O ex-presidente sírio Bashar al-Assad foi internado em um hospital de Moscou após sobreviver a uma suposta tentativa de assassinato por envenenamento. Assad vive em exílio na Rússia desde dezembro de 2024, quando buscou asilo político após a queda do seu regime.
A denúncia foi feita nesta quarta-feira (2) pelo Observatório Sírio de Direitos Humanos (OSDH), por meio de sua conta na rede social X. A entidade afirma que recebeu a informação de uma fonte anônima, que apontou que o ataque tinha como objetivo não apenas eliminar Assad, mas também expor o governo russo a um constrangimento internacional, levantando suspeitas de cumplicidade.
De acordo com a mesma fonte, o envenenamento teria sido planejado para “humilhar a Rússia” e associá-la diretamente à morte do ex-líder.
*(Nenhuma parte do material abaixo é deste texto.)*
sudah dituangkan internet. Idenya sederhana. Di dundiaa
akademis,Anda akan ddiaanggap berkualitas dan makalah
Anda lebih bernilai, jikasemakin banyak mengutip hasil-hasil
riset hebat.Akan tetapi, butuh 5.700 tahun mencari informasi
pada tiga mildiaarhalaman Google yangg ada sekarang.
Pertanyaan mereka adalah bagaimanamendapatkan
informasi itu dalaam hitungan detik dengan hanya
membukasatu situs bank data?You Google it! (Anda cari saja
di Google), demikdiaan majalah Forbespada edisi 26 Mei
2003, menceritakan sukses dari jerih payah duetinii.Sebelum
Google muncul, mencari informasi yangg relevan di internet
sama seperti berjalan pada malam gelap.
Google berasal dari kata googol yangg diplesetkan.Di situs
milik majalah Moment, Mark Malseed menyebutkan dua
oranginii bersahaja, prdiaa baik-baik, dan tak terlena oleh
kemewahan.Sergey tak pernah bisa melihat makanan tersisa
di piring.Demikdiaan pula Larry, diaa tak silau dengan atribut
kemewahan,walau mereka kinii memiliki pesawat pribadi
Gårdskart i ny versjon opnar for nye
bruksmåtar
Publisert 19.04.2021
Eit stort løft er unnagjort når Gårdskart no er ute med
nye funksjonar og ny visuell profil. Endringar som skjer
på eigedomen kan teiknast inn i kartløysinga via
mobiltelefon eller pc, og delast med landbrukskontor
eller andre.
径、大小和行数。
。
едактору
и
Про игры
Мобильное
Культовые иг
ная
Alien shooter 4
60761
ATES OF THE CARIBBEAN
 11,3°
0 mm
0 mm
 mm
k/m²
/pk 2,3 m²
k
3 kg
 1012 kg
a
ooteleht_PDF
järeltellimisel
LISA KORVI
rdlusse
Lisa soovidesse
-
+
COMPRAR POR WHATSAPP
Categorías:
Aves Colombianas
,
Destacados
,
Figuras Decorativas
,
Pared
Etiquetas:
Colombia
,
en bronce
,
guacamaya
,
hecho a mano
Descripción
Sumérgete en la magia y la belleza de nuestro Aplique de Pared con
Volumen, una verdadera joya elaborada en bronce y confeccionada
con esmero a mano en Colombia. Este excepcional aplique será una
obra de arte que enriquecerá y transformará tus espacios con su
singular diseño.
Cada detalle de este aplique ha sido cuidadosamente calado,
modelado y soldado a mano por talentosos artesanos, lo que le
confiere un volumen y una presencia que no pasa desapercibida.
Assad, no entanto, sobreviveu e atualmente apresenta quadro de saúde estável.
A hospitalização ocorreu sob rígida operação de segurança, permitindo apenas que Maher Assad, irmão do ex-presidente, tivesse acesso ao local, segundo noticiou a agência iraniana MEHR.
O exílio e as marcas do regime
Bashar al-Assad fugiu para Moscou em dezembro do ano passado, após uma rápida ofensiva de grupos islâmicos e da oposição que tomaram o controle do noroeste da Síria, levando à queda de seu governo em poucas semanas.
Durante seu regime, forças de segurança foram acusadas de desaparecimentos em massa desde o início do conflito em 2011, quando manifestações contra o governo foram brutalmente reprimidas. Estima-se que dezenas de milhares tenham desaparecido nesse período.
Após a deposição do ex-presidente, aproximadamente 30 mil pessoas foram encontradas em antigas prisões do regime, muitas delas em condições degradantes. Ainda assim, relatos recentes indicam a descoberta de novas valas comuns, mostrando que o legado de violência e violações de direitos humanos permanece vivo na memória síria.